“What did everyone do for their workout today?” was a question Dad occasionally asked at the family dinner table while the four of us – he and Mom, my brother and I – ate our bean salad or broccoli or spaghetti.
The white man knows best!
And bless my heart, I thought there was nothing strange about him asking that. You know: those precious childhood years when you think your family’s normal. Isn’t it normal for Dad’s central preoccupation to be how much everyone exercised today and if they stretched properly before and afterwards?
Oh what’s that you say, it’s not normal?
But I didn’t discover that until one night in high school when I had a friend over for dinner. “What did everyone do for their workout today?” Dad asked that night.
We went around the table and answered. I had gone for a run, I reported. Then Dad looked expectantly at my friend.

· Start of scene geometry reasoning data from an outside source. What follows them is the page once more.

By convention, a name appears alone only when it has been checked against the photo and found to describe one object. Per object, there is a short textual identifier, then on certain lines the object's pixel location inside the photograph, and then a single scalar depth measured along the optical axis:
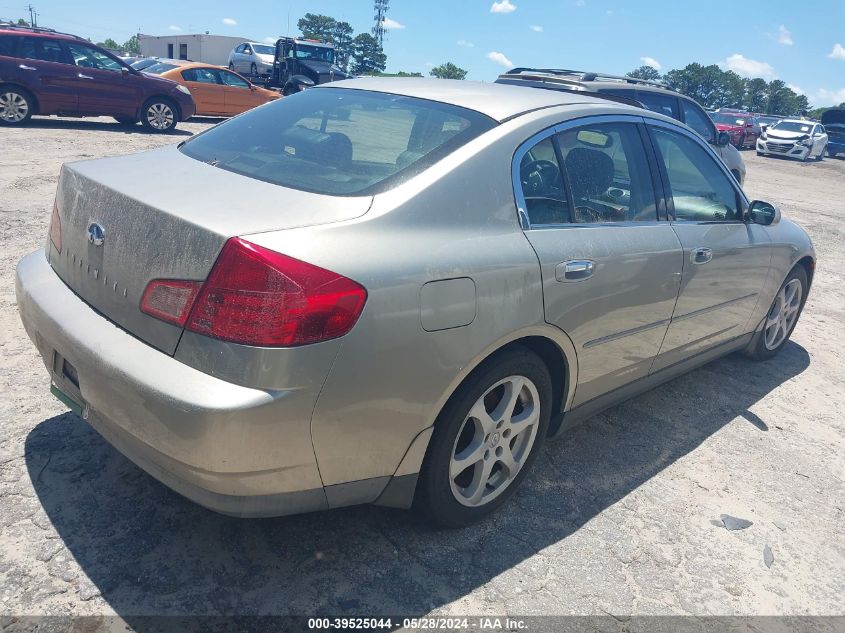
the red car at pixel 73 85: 11.92
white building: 62.41
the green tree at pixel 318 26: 113.00
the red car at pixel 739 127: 26.83
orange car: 16.77
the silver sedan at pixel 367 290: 1.97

Who squinted and shook his head and said, “Nothing.”
“Huh,” Dad said. He didn’t press the kid on it or anything. But you got the feeling that he hoped to hear a different answer, next time.
Posthaste my friend informed me that this was definitely not normal behavior.
And even though my usual response would have been embarrassment and this desperate wrenching desire for my family to be like everyone else’s – I was a teenager, after all – on this particular occasion I didn’t feel that way.
I actually liked the weirdness of it. I thought it was endearing, as if it distinguished our family as somehow especially virtuous or healthy. (Which Dad’s heart attack, some years later, perhaps disproved.) But there was the way Dad listened so intently to our answers, all the while eating his bean salad and washing it down with a swallow of cold Rolling Rock beer. It was all part of our little routine, just like how he always opened that Rolling Rock bottle the same way – pulling the opener from a drawer in the kitchen island and popping off the cap and then dropping the cap into the drawer, until this drawer accumulated hundreds of caps and Dad could no longer find the opener in all the clutter. And then he’d assign to me or my brother the task of cleaning it out, which he called a “Sunday chore.”